True, the data are very early, but they do seem to back the premise thatBlack Diamond has designed BDTX-1535 as a molecule able to hit a variety of EGFR mutations in lung cancer. The race is now on to develop a tyrosine kinase inhibitor active in patients who have failed on Astrazeneca’s blockbuster Tagrisso, which effectively controls this space.

This is perhaps the most important aspect of the data Black Diamond presented yesterday, from a phase 1 BDTX-1535 trial that relatively quickly has managed to enrol and treat 51 patients so far. All six NSCLC subjects said to have responded had failed Tagrisso, four in the front-line setting and two after chemotherapy and/or checkpoint blockade.

BDTX-1535 is a fourth-generation tyrosine kinase inhibitor with brain penetration and covalent activity against mutant EGFR, Black Diamond says; 27 of the 51 phase 1 subjects had glioblastoma multiforme, but no efficacy data were provided for these.

Respectable

Instead, the company zeroed in on 21 NSCLC patients given 100-400mg BDTX-1535, excluding three given lower, “sub-therapeutic” doses. Black Diamond also tried to exclude eight NSCLC subjects from the efficacy-evaluable population to claim a 50% response rate, a trick that investors should probably ignore; a denominator of 21 yields a still respectable 29% ORR.

Five of the six responders had classical driver EGFR mutations, once the domain of Astra’s Iressa, for which Tagrisso is now used first line. The sixth had an unusual “intrinsic driver” mutation, L747P, and must presumably have received front-line Tagrisso off label. Four of the six also had acquired resistance mutations.

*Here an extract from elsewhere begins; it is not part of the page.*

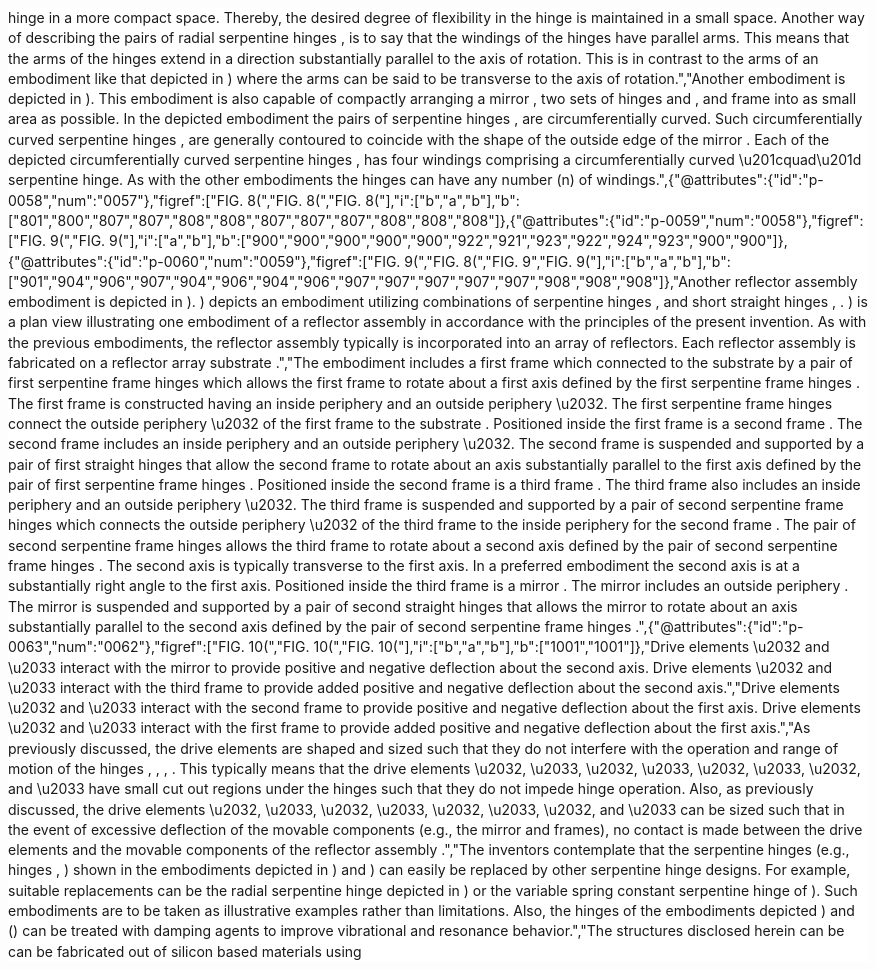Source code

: hinge in a more compact space. Thereby, the desired degree of flexibility in the hinge is maintained in a small space. Another way of describing the pairs of radial serpentine hinges ,  is to say that the windings of the hinges have parallel arms. This means that the arms of the hinges extend in a direction substantially parallel to the axis of rotation. This is in contrast to the arms of an embodiment like that depicted in ) where the arms can be said to be transverse to the axis of rotation.","Another embodiment  is depicted in ). This embodiment is also capable of compactly arranging a mirror , two sets of hinges  and , and frame  into as small area as possible. In the depicted embodiment the pairs of serpentine hinges ,  are circumferentially curved. Such circumferentially curved serpentine hinges ,  are generally contoured to coincide with the shape of the outside edge of the mirror . Each of the depicted circumferentially curved serpentine hinges ,  has four windings comprising a circumferentially curved \u201cquad\u201d serpentine hinge. As with the other embodiments the hinges can have any number (n) of windings.",{"@attributes":{"id":"p-0058","num":"0057"},"figref":["FIG. 8(","FIG. 8(","FIG. 8("],"i":["b","a","b"],"b":["801","800","807","807","808","808","807","807","807","808","808","808"]},{"@attributes":{"id":"p-0059","num":"0058"},"figref":["FIG. 9(","FIG. 9("],"i":["a","b"],"b":["900","900","900","900","900","922","921","923","922","924","923","900","900"]},{"@attributes":{"id":"p-0060","num":"0059"},"figref":["FIG. 9(","FIG. 8(","FIG. 9","FIG. 9("],"i":["b","a","b"],"b":["901","904","906","907","904","906","904","906","907","907","907","907","907","908","908","908"]},"Another reflector assembly  embodiment is depicted in ). ) depicts an embodiment utilizing combinations of serpentine hinges ,  and short straight hinges , . ) is a plan view illustrating one embodiment of a reflector assembly  in accordance with the principles of the present invention. As with the previous embodiments, the reflector assembly  typically is incorporated into an array of reflectors. Each reflector assembly  is fabricated on a reflector array substrate .","The embodiment  includes a first frame  which connected to the substrate  by a pair of first serpentine frame hinges  which allows the first frame  to rotate about a first axis defined by the first serpentine frame hinges . The first frame  is constructed having an inside periphery  and an outside periphery \u2032. The first serpentine frame hinges  connect the outside periphery \u2032 of the first frame  to the substrate . Positioned inside the first frame  is a second frame . The second frame  includes an inside periphery  and an outside periphery \u2032. The second frame  is suspended and supported by a pair of first straight hinges  that allow the second frame  to rotate about an axis substantially parallel to the first axis defined by the pair of first serpentine frame hinges . Positioned inside the second frame  is a third frame . The third frame  also includes an inside periphery  and an outside periphery \u2032. The third frame  is suspended and supported by a pair of second serpentine frame hinges  which connects the outside periphery \u2032 of the third frame  to the inside periphery  for the second frame . The pair of second serpentine frame hinges  allows the third frame  to rotate about a second axis defined by the pair of second serpentine frame hinges . The second axis is typically transverse to the first axis. In a preferred embodiment the second axis is at a substantially right angle to the first axis. Positioned inside the third frame  is a mirror . The mirror  includes an outside periphery . The mirror  is suspended and supported by a pair of second straight hinges  that allows the mirror  to rotate about an axis substantially parallel to the second axis defined by the pair of second serpentine frame hinges .",{"@attributes":{"id":"p-0063","num":"0062"},"figref":["FIG. 10(","FIG. 10(","FIG. 10("],"i":["b","a","b"],"b":["1001","1001"]},"Drive elements \u2032 and \u2033 interact with the mirror  to provide positive and negative deflection about the second axis. Drive elements \u2032 and \u2033 interact with the third frame  to provide added positive and negative deflection about the second axis.","Drive elements \u2032 and \u2033 interact with the second frame  to provide positive and negative deflection about the first axis. Drive elements \u2032 and \u2033 interact with the first frame  to provide added positive and negative deflection about the first axis.","As previously discussed, the drive elements are shaped and sized such that they do not interfere with the operation and range of motion of the hinges , , , . This typically means that the drive elements \u2032, \u2033, \u2032, \u2033, \u2032, \u2033, \u2032, and \u2033 have small cut out regions under the hinges such that they do not impede hinge operation. Also, as previously discussed, the drive elements \u2032, \u2033, \u2032, \u2033, \u2032, \u2033, \u2032, and \u2033 can be sized such that in the event of excessive deflection of the movable components (e.g., the mirror and frames), no contact is made between the drive elements and the movable components of the reflector assembly .","The inventors contemplate that the serpentine hinges (e.g., hinges , ) shown in the embodiments depicted in ) and ) can easily be replaced by other serpentine hinge designs. For example, suitable replacements can be the radial serpentine hinge  depicted in ) or the variable spring constant serpentine hinge  of ). Such embodiments are to be taken as illustrative examples rather than limitations. Also, the hinges of the embodiments depicted ) and () can be treated with damping agents to improve vibrational and resonance behavior.","The structures disclosed herein can be can be fabricated out of silicon based materials using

To an extent this backs up Black Diamond’s broad EGFR claim. However, its trial excludes T790m mutations, and the company does not claim that BDTX-1535 is active here. It was T790m, an EGFR mutation acquired after Iressa treatment, that served as Targisso’s first approved setting, though perhaps with Tagrisso established front line its importance is waning.

 

 

Projects aiming to improve on Tagrisso include, most importantly, Dizal’s sunvozertinib, as well as Blueprint’s BLU-945, Novartis’s nazartinib, Scorpion’s STX-241 and Theseus’s THE-349.

Neither does Black Diamond claim activity in EGFR exon 20 insertion, a setting in which Takeda’s Exkivity and Johnson & Johnson’s bispecific MAb Rybrevant are approved. At Asco this year sunvozertinib prompted responses in NSCLC patients with exon 20 insertions, as well as those with EGFR activating mutations, some post-Tagrisso.

Pivot away from exon 20

Exon 20 represented Black Diamond’s first foray into EGFR-mutant NSCLC, with a project coded BDTX-189. But BDTX-189 disappointed at Asco 2021, and was discontinued in April 2022 as Black Diamond refocused and cut staff. It also became evident that exon 20 was a tiny niche, whose most prominent casualty has been Spectrum’s poziotinib.

By the end of the year Black Diamond wants to deliver BDTX-1535 data in glioblastoma. It also plans to start expansion cohorts testing BDTX-1535 specifically in NSCLC patients with resistance and driver mutations after progression on Tagrisso, a second-line setting where Stifel cautions durability will be the true test of the project’s potential.

Thanks to the 2022 cost cutting Black Diamond had $103m in the bank at the end of the first quarter, enough to last into the second half of 2024. The company therefore still has a cushion, and even after the 236% surge its valuation stands at a mere $225m. It should probably strike while the iron is hot, and raise more cash now.